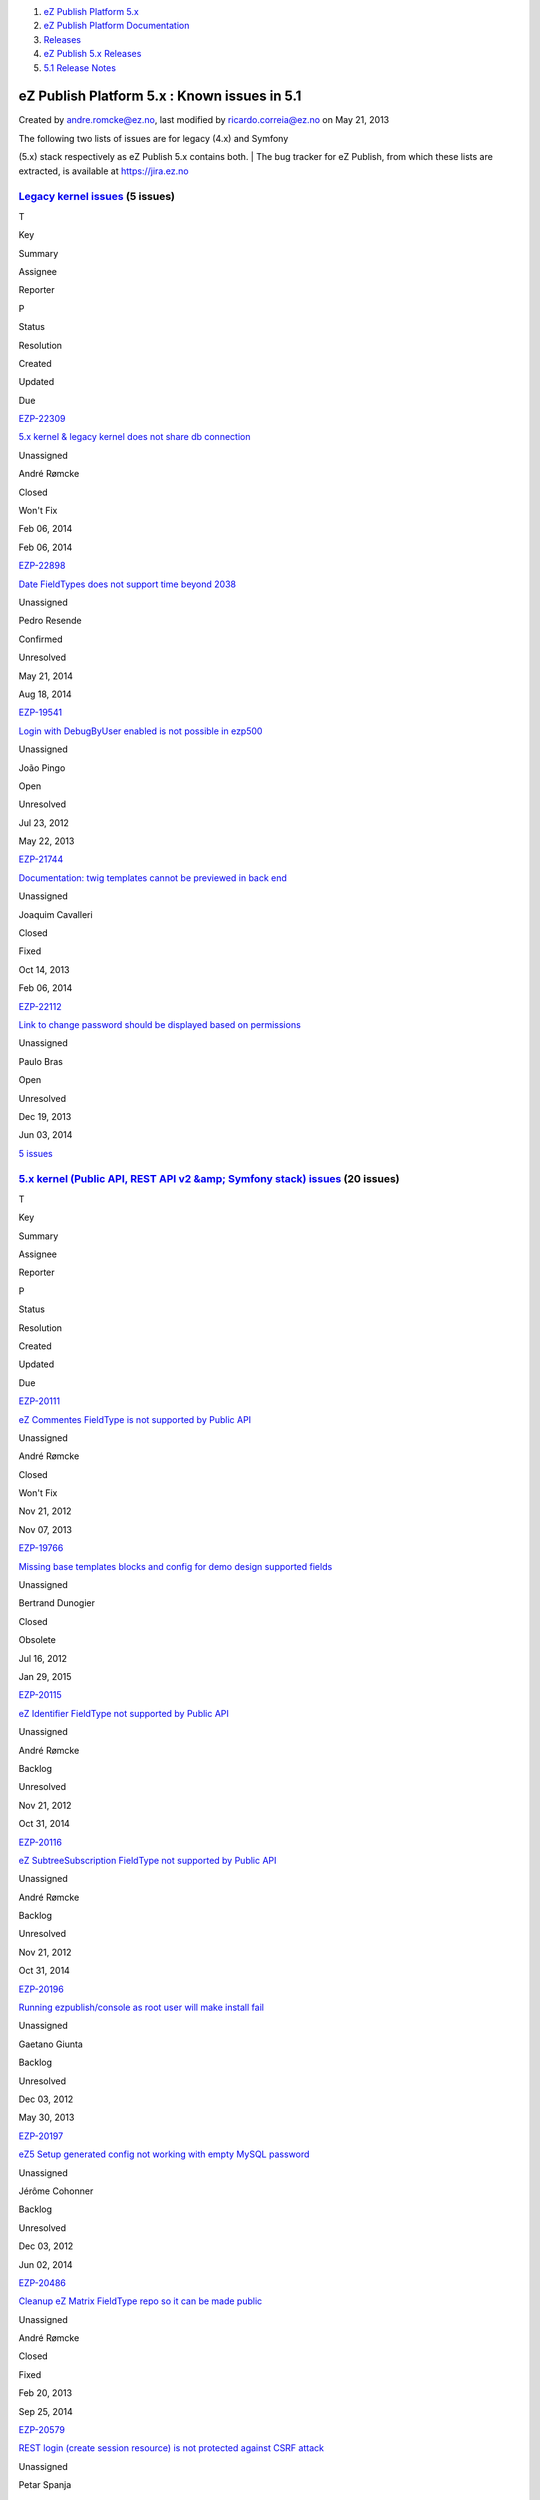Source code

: #. `eZ Publish Platform 5.x <index.html>`__
#. `eZ Publish Platform
   Documentation <eZ-Publish-Platform-Documentation_1114149.html>`__
#. `Releases <Releases_26674851.html>`__
#. `eZ Publish 5.x Releases <eZ-Publish-5.x-Releases_12781017.html>`__
#. `5.1 Release Notes <5.1-Release-Notes_12781020.html>`__

eZ Publish Platform 5.x : Known issues in 5.1
=============================================

Created by andre.romcke@ez.no, last modified by ricardo.correia@ez.no on
May 21, 2013

| The following two lists of issues are for legacy (4.x) and Symfony
(5.x) stack respectively as eZ Publish 5.x contains both.
| The bug tracker for eZ Publish, from which these lists are extracted,
is available at `https://jira.ez.no <https://jira.ez.no>`__

`Legacy kernel issues <https://jira.ez.no/secure/IssueNavigator.jspa?requestId=12303&tempMax=1000>`__ (5 issues)
----------------------------------------------------------------------------------------------------------------

T

Key

Summary

Assignee

Reporter

P

Status

Resolution

Created

Updated

Due

|Bug|

`EZP-22309 <https://jira.ez.no/browse/EZP-22309>`__

`5.x kernel & legacy kernel does not share db
connection <https://jira.ez.no/browse/EZP-22309>`__

Unassigned

André Rømcke

|High|

Closed

Won't Fix

Feb 06, 2014

Feb 06, 2014

|Improvement|

`EZP-22898 <https://jira.ez.no/browse/EZP-22898>`__

`Date FieldTypes does not support time beyond
2038 <https://jira.ez.no/browse/EZP-22898>`__

Unassigned

Pedro Resende

|High|

Confirmed

Unresolved

May 21, 2014

Aug 18, 2014

|Bug|

`EZP-19541 <https://jira.ez.no/browse/EZP-19541>`__

`Login with DebugByUser enabled is not possible in
ezp500 <https://jira.ez.no/browse/EZP-19541>`__

Unassigned

João Pingo

|Medium|

Open

Unresolved

Jul 23, 2012

May 22, 2013

|Improvement|

`EZP-21744 <https://jira.ez.no/browse/EZP-21744>`__

`Documentation: twig templates cannot be previewed in back
end <https://jira.ez.no/browse/EZP-21744>`__

Unassigned

Joaquim Cavalleri

|Medium|

Closed

Fixed

Oct 14, 2013

Feb 06, 2014

|Improvement|

`EZP-22112 <https://jira.ez.no/browse/EZP-22112>`__

`Link to change password should be displayed based on
permissions <https://jira.ez.no/browse/EZP-22112>`__

Unassigned

Paulo Bras

|Medium|

Open

Unresolved

Dec 19, 2013

Jun 03, 2014

`5
issues <https://jira.ez.no/secure/IssueNavigator.jspa?requestId=12303&tempMax=1000>`__

 

`5.x kernel (Public API, REST API v2 &amp; Symfony stack) issues <https://jira.ez.no/secure/IssueNavigator.jspa?requestId=12304&tempMax=1000>`__ (20 issues)
------------------------------------------------------------------------------------------------------------------------------------------------------------

T

Key

Summary

Assignee

Reporter

P

Status

Resolution

Created

Updated

Due

|Story|

`EZP-20111 <https://jira.ez.no/browse/EZP-20111>`__

`eZ Commentes FieldType is not supported by Public
API <https://jira.ez.no/browse/EZP-20111>`__

Unassigned

André Rømcke

|Critical|

Closed

Won't Fix

Nov 21, 2012

Nov 07, 2013

|Bug|

`EZP-19766 <https://jira.ez.no/browse/EZP-19766>`__

`Missing base templates blocks and config for demo design supported
fields <https://jira.ez.no/browse/EZP-19766>`__

Unassigned

Bertrand Dunogier

|High|

Closed

Obsolete

Jul 16, 2012

Jan 29, 2015

|Story|

`EZP-20115 <https://jira.ez.no/browse/EZP-20115>`__

`eZ Identifier FieldType not supported by Public
API <https://jira.ez.no/browse/EZP-20115>`__

Unassigned

André Rømcke

|High|

Backlog

Unresolved

Nov 21, 2012

Oct 31, 2014

|Story|

`EZP-20116 <https://jira.ez.no/browse/EZP-20116>`__

`eZ SubtreeSubscription FieldType not supported by Public
API <https://jira.ez.no/browse/EZP-20116>`__

Unassigned

André Rømcke

|High|

Backlog

Unresolved

Nov 21, 2012

Oct 31, 2014

|Bug|

`EZP-20196 <https://jira.ez.no/browse/EZP-20196>`__

`Running ezpublish/console as root user will make install
fail <https://jira.ez.no/browse/EZP-20196>`__

Unassigned

Gaetano Giunta

|High|

Backlog

Unresolved

Dec 03, 2012

May 30, 2013

|Bug|

`EZP-20197 <https://jira.ez.no/browse/EZP-20197>`__

`eZ5 Setup generated config not working with empty MySQL
password <https://jira.ez.no/browse/EZP-20197>`__

Unassigned

Jérôme Cohonner

|High|

Backlog

Unresolved

Dec 03, 2012

Jun 02, 2014

|Improvement|

`EZP-20486 <https://jira.ez.no/browse/EZP-20486>`__

`Cleanup eZ Matrix FieldType repo so it can be made
public <https://jira.ez.no/browse/EZP-20486>`__

Unassigned

André Rømcke

|High|

Closed

Fixed

Feb 20, 2013

Sep 25, 2014

|Improvement|

`EZP-20579 <https://jira.ez.no/browse/EZP-20579>`__

`REST login (create session resource) is not protected against CSRF
attack <https://jira.ez.no/browse/EZP-20579>`__

Unassigned

Petar Spanja

|High|

Open

Unresolved

Mar 18, 2013

May 22, 2013

|Story|

`EZP-20782 <https://jira.ez.no/browse/EZP-20782>`__

`As a 5.x User I expect better info when I lack access to
content <https://jira.ez.no/browse/EZP-20782>`__

Unassigned

Nicolas Lescure

|High|

Backlog

Unresolved

Apr 26, 2013

May 27, 2014

|Story|

`EZP-20800 <https://jira.ez.no/browse/EZP-20800>`__

`Configure Legacy Storage engine in Symfony service
container <https://jira.ez.no/browse/EZP-20800>`__

Unassigned

Matthieu Sévère

|High|

Closed

Fixed

May 02, 2013

Jul 13, 2014

|Bug|

`EZP-20898 <https://jira.ez.no/browse/EZP-20898>`__

`wrong ezurl behaviour in a legacy template loaded through new stack
with ESI <https://jira.ez.no/browse/EZP-20898>`__

Unassigned

Matthieu Sévère

|High|

Closed

Fixed

May 21, 2013

Dec 19, 2014

|Bug|

`EZP-20902 <https://jira.ez.no/browse/EZP-20902>`__

`Cache is not expired when content is deleted with REST v2
call <https://jira.ez.no/browse/EZP-20902>`__

Unassigned

Łukasz Serwatka

|High|

Backlog

Unresolved

May 21, 2013

Apr 13, 2014

|Improvement|

`EZP-21292 <https://jira.ez.no/browse/EZP-21292>`__

`Missing API Depth Criterion <https://jira.ez.no/browse/EZP-21292>`__

Unassigned

André Rømcke

|High|

Closed

Duplicate

Jul 18, 2013

Nov 07, 2013

|Improvement|

`EZP-21495 <https://jira.ez.no/browse/EZP-21495>`__

`(Persistence) cache does not support multi repository
setup <https://jira.ez.no/browse/EZP-21495>`__

Unassigned

André Rømcke

|High|

Closed

Fixed

Sep 02, 2013

Oct 07, 2013

|Improvement|

`EZP-21501 <https://jira.ez.no/browse/EZP-21501>`__

`Support object state group limitation in
API <https://jira.ez.no/browse/EZP-21501>`__

Unassigned

Filipe Dobreira

|High|

Closed

Fixed

Sep 03, 2013

Oct 03, 2013

|Bug|

`EZP-21914 <https://jira.ez.no/browse/EZP-21914>`__

`New stack DB link must be reset in asynchronous publishing
daemon <https://jira.ez.no/browse/EZP-21914>`__

Unassigned

Bertrand Dunogier

|High|

Closed

Fixed

Nov 07, 2013

Nov 14, 2013

|Bug|

`EZP-21950 <https://jira.ez.no/browse/EZP-21950>`__

`Persistence/Stash Filesystem cache does not work on Windows (path
length) <https://jira.ez.no/browse/EZP-21950>`__

Unassigned

André Rømcke

|High|

Closed

Duplicate

Nov 14, 2013

Feb 20, 2014

|Bug|

`EZP-22338 <https://jira.ez.no/browse/EZP-22338>`__

`Hidden content returned from REST
API <https://jira.ez.no/browse/EZP-22338>`__

Unassigned

André Rømcke

|High|

Closed

Won't Fix

Feb 12, 2014

Jan 06, 2015

|Improvement|

`EZP-22898 <https://jira.ez.no/browse/EZP-22898>`__

`Date FieldTypes does not support time beyond
2038 <https://jira.ez.no/browse/EZP-22898>`__

Unassigned

Pedro Resende

|High|

Confirmed

Unresolved

May 21, 2014

Aug 18, 2014

|Bug|

`EZP-19664 <https://jira.ez.no/browse/EZP-19664>`__

`(eZ Find) Autocomplete is not working on eZ Demo
frontend <https://jira.ez.no/browse/EZP-19664>`__

Unassigned

Vidar Langseid

|Medium|

Open

Unresolved

Sep 25, 2012

May 22, 2013

Showing 20 out of `26
issues <https://jira.ez.no/secure/IssueNavigator.jspa?requestId=12304&tempMax=1000>`__

 

Known limitation
================

| First level folders or other container objects in your content
structure can't have the same name as the existing siteaccesses if you
configured your site to use URL access method.
| Considering an existing "ezflow\_site" siteaccess exists, if you
create a folder with the same name and try to access it using
``http://<your_site>/ezflow_site`` you will be redirected to the
siteaccess instead on accessing your "ezflow\_site" folder.
| This is actually a known limitation of the URI siteaccess matching.

| If you need to use first level folders or other container objects with
the same name as any of your siteaccesses we suggest you to use hostname
matching instead.
| For more details on configuring hostname matching, please check the
`Siteaccess Matching <Siteaccess-Matching_2719830.html>`__
documentation.

Document generated by Confluence on Mar 03, 2015 15:13

.. |Bug| image:: https://jira.ez.no/images/icons/issuetypes/bug.png
   :target: https://jira.ez.no/browse/EZP-22309
.. |High| image:: https://jira.ez.no/images/icons/priorities/major.png
.. |Improvement| image:: https://jira.ez.no/images/icons/issuetypes/improvement.png
   :target: https://jira.ez.no/browse/EZP-22898
.. |Bug| image:: https://jira.ez.no/images/icons/issuetypes/bug.png
   :target: https://jira.ez.no/browse/EZP-19541
.. |Medium| image:: https://jira.ez.no/images/icons/priorities/minor.png
.. |Improvement| image:: https://jira.ez.no/images/icons/issuetypes/improvement.png
   :target: https://jira.ez.no/browse/EZP-21744
.. |Improvement| image:: https://jira.ez.no/images/icons/issuetypes/improvement.png
   :target: https://jira.ez.no/browse/EZP-22112
.. |Story| image:: https://jira.ez.no/images/icons/issuetypes/story.png
   :target: https://jira.ez.no/browse/EZP-20111
.. |Critical| image:: https://jira.ez.no/images/icons/priorities/critical.png
.. |Bug| image:: https://jira.ez.no/images/icons/issuetypes/bug.png
   :target: https://jira.ez.no/browse/EZP-19766
.. |Story| image:: https://jira.ez.no/images/icons/issuetypes/story.png
   :target: https://jira.ez.no/browse/EZP-20115
.. |Story| image:: https://jira.ez.no/images/icons/issuetypes/story.png
   :target: https://jira.ez.no/browse/EZP-20116
.. |Bug| image:: https://jira.ez.no/images/icons/issuetypes/bug.png
   :target: https://jira.ez.no/browse/EZP-20196
.. |Bug| image:: https://jira.ez.no/images/icons/issuetypes/bug.png
   :target: https://jira.ez.no/browse/EZP-20197
.. |Improvement| image:: https://jira.ez.no/images/icons/issuetypes/improvement.png
   :target: https://jira.ez.no/browse/EZP-20486
.. |Improvement| image:: https://jira.ez.no/images/icons/issuetypes/improvement.png
   :target: https://jira.ez.no/browse/EZP-20579
.. |Story| image:: https://jira.ez.no/images/icons/issuetypes/story.png
   :target: https://jira.ez.no/browse/EZP-20782
.. |Story| image:: https://jira.ez.no/images/icons/issuetypes/story.png
   :target: https://jira.ez.no/browse/EZP-20800
.. |Bug| image:: https://jira.ez.no/images/icons/issuetypes/bug.png
   :target: https://jira.ez.no/browse/EZP-20898
.. |Bug| image:: https://jira.ez.no/images/icons/issuetypes/bug.png
   :target: https://jira.ez.no/browse/EZP-20902
.. |Improvement| image:: https://jira.ez.no/images/icons/issuetypes/improvement.png
   :target: https://jira.ez.no/browse/EZP-21292
.. |Improvement| image:: https://jira.ez.no/images/icons/issuetypes/improvement.png
   :target: https://jira.ez.no/browse/EZP-21495
.. |Improvement| image:: https://jira.ez.no/images/icons/issuetypes/improvement.png
   :target: https://jira.ez.no/browse/EZP-21501
.. |Bug| image:: https://jira.ez.no/images/icons/issuetypes/bug.png
   :target: https://jira.ez.no/browse/EZP-21914
.. |Bug| image:: https://jira.ez.no/images/icons/issuetypes/bug.png
   :target: https://jira.ez.no/browse/EZP-21950
.. |Bug| image:: https://jira.ez.no/images/icons/issuetypes/bug.png
   :target: https://jira.ez.no/browse/EZP-22338
.. |Improvement| image:: https://jira.ez.no/images/icons/issuetypes/improvement.png
   :target: https://jira.ez.no/browse/EZP-22898
.. |Bug| image:: https://jira.ez.no/images/icons/issuetypes/bug.png
   :target: https://jira.ez.no/browse/EZP-19664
※ ※ ※
TO DO:
Everything from the line containing "SubtreeSubscription FieldType not supported by Public" through the line containing "will make install" in the material above should be retyped exactly, both ends included, and nothing more.

EXERCISE OUTPUT:
`eZ SubtreeSubscription FieldType not supported by Public
API <https://jira.ez.no/browse/EZP-20116>`__

Unassigned

André Rømcke

|High|

Backlog

Unresolved

Nov 21, 2012

Oct 31, 2014

|Bug|

`EZP-20196 <https://jira.ez.no/browse/EZP-20196>`__

`Running ezpublish/console as root user will make install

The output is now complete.